Il est intéressant cet Offspring, car il arrive directement après 2 albums ("Americana" et "Conspiracy of one") qui ont cartonné et dans lesquels ils ont donné la pleine mesure de la qualité de leur pop-punk / punk mélo. Le genre était encore au sommet mais forcément le soufflet n'allait pas tarder à redescendre et deux choix s'offraient à eux pour "Splinter" : persévérer, quitte à mourir en même temps que le genre, ou évoluer, quitte à se mettre une partie de leur fan-base à dos. Le choix pris par le groupe... a été de ne pas choisir.
Dans "Splinter", on trouve des morceaux punk mélo dans la veine de leurs albums précédents, parfois plutôt inspirés ("The noose", "Can't get my head around you", "Never gonna find me") et idéalement mis en valeur par les mélodies, les vrais bons refrains, les riff de Noodles et le chant si particulier de Dexter Holland, et parfois un peu mou du genou ("Long way home", "Race against myself"). Mais on trouve également quelques morceaux plus originaux, qui ne sont pas signes d'une réelle évolution musicale globale et cohérente, plutôt des touches d'expérimentations par ci par là.
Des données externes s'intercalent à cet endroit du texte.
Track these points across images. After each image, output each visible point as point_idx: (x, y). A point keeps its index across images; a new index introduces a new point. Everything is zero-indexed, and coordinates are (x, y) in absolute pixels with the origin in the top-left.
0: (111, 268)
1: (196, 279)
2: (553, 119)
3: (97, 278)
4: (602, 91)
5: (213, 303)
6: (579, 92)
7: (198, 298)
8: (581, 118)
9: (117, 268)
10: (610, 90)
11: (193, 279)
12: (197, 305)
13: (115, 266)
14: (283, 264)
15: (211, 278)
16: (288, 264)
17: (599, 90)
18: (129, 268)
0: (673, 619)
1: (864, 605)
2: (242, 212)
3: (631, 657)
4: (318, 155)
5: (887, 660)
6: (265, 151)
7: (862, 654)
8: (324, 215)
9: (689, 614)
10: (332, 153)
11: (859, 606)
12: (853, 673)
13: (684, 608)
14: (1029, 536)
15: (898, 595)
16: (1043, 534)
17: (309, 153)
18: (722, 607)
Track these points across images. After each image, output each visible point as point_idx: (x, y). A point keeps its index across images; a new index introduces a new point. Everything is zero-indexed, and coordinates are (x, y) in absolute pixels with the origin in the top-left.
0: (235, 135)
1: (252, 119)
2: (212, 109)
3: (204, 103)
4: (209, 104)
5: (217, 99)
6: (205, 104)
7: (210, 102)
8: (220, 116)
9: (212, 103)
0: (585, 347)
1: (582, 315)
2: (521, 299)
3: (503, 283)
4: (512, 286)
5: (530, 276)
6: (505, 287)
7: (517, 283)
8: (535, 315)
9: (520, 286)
Un peu comme si le groupe avait dit "tiens on va faire un morceau d'intro pour ouvrir le concert comme si on était dans un stade (le passable "Neocon"), et là on va faire un morceau ska (le très fun "Worst hangover ever"), puis un morceau punk rock coup de boule où on va lâcher les chevaux (le dément "Da hui") et une chanson pop où on va sortir les grattes sèches (l'excellent "Spare me the details"), en finissant sur une blague (le surprenemment crédible "When you're in prison"). En revanche il y a une constante chez Offspring, le single purement pop et quasiment humoristique censé tourner en boucle dans les radios. Pour "Americana" c'était le tube "Pretty fly", sur "Conspiracy of one" le moins inspiré "Original prankster", et ici c'est "Hit that". A chaque fois des sonorités originales, comme du clavier et un état d'esprit très léger. Ici "Hit that" a le mérite d'être assez catchy sans oublier d'être pêchu, et perso j'aime bien.
Pour résumer, j'aime bien les morceaux Offspring pur beurre, mais j'aime bien aussi les espèces de variations et de tentatives qu'ils ont fait, aussi diverses soient elles aucune n'est vraiment ratée à mes yeux. Cependant en agissant de la sorte et en balançant quelques expérimentations sans réelle cohérence et sans assumer un virage musical total et global, ils entraînent leur musique vers quelque chose de très désincarné et ils perdent un peu de leurs forces et de leur identité. C'est paradoxal, parce que même si j'aime vraiment bien cet album, il correspond également au moment où ils ont perdu leur personnalité et aux premiers pas du groupe vers un anonymat duquel ils ne sortiront probablement plus jamais.